Here is the place for you to get your hands on rare pieces, especially regarding literature, and advance your knowledge in Czech history while holding part of it in your own hands. Although unique pieces, the books here are not as expensive as you might think.
Czech Book Suggestions
If you are coming to Prague (or if you are already here), I have a couple of book recommendations, in case you wish to visit one of the bookstores I mentioned above and dive into Czech literature.
Frank Kafka – The Trial
Josef K. is a regular man who is suddenly accused of a crime he has no recollection of having committed. The book then follows him through the absurdities of bureaucracy and the judicial system, showing the hopelessness and nightmarish reality of an individual being crushed by the State.
Jan Neruda – Prague Tales
This is the book for those willing to understand Czech characters and motifs. It tells short stories describing the mundane lives of the inhabitants of Prague’s Mala Strana (Little Quarter), who are humbled by poverty, debauchery, and infighting, yet remain warm and well-humored, despite how unfortunate their lives might end up being.

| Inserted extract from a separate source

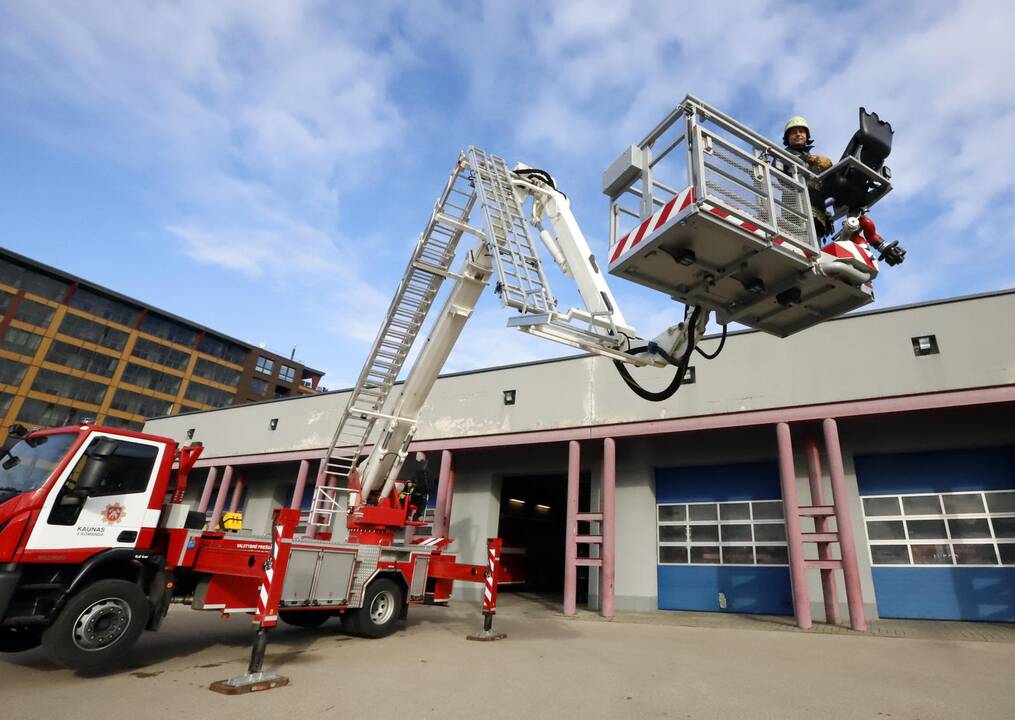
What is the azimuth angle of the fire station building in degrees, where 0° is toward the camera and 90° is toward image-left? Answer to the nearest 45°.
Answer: approximately 45°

Milan Kundera – The Unbearable Lightness of Being
This book tells the story of two women, two men, a dog, and their lives in the 1968’s Prague Spring period of Czechoslovak history. Challenging Nietzsche’s concept of Eternal Recurrence (a mental exercise where you suppose your life repeats itself ad infinitum), The Unbearable Lightness of Being poses the paradoxical condition of life: lightness from the ease in which things happen, and heaviness for the consequences that decisions have.